Specticle FLO, one of Bayer's preemergent herbicides, provides broad-spectrum control of many weeds in warm-season turf, but its toxicity is low enough that the EPA does not require a signal word on its product label. Specticle G controls Poa annua, crabgrass, goosegrass and more than 60 broadleaf weeds, as well as annual sedges and kyllingas, and can also be used on ornamentals and in hardscape areas.

Introduced last year, Tribute Total, a postemergent option from Bayer, provides broad-spectrum weed control in bermudagrass. Tribute Total is readily absorbed by the foliage and carried to the site of action in the growing points of the susceptible plant.

While there are many effective and safe weed control options on the market, Michel stresses that above all, the very best weed prevention is a stand of thick, healthy turf.

"Its' always been important to look at the basics if you're going to manage a sports field. Fertilizer, fertility, making sure you've got the right soil conditions to grow really good looking turf, irrigation ... you've got to make sure you have the systems in place to keep turf going in the right direction," he said.
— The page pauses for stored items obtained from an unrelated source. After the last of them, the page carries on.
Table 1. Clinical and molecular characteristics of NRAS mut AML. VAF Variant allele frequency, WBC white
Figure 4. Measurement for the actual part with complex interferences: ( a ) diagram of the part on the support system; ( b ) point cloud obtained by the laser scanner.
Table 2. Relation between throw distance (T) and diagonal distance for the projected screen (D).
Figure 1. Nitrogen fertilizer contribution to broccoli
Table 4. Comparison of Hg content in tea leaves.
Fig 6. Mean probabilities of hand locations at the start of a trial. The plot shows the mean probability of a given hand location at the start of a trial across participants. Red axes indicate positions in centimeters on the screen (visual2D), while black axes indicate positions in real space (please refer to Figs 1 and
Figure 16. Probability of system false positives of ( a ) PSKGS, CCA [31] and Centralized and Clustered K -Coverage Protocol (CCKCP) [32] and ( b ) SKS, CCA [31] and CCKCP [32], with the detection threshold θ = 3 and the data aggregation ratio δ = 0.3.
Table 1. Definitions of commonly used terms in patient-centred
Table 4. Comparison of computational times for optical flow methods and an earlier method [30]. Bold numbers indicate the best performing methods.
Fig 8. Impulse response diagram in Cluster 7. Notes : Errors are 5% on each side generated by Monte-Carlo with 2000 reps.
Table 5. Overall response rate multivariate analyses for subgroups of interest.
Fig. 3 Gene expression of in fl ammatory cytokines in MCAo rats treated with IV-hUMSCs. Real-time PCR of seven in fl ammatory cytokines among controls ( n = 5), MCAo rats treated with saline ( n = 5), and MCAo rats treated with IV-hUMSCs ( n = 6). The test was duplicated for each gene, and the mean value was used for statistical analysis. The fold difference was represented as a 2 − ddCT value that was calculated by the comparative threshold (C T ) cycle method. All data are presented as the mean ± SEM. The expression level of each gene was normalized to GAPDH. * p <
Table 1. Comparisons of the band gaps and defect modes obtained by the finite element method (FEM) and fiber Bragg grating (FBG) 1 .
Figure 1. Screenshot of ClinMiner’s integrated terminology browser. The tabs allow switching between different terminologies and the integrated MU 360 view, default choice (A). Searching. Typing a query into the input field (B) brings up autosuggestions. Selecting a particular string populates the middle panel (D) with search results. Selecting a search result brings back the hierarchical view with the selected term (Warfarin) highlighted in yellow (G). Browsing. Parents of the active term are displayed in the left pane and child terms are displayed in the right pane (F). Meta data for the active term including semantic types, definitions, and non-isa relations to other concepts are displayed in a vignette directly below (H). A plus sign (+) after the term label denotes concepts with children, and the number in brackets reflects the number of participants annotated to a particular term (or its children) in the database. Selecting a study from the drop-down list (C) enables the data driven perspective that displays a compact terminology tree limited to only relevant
Looking ahead, Michel predicted that program approaches to weed prevention will continue to gain popularity, and that enhanced ecological profiles will lead Bayer's product development for sports field maintenance.

"Top-notch professionals are doing this work. They know their business, they know their fields, they know what's going on, and it's part of our job to make sure they continue to have the tools to be able to provide the best playable conditions."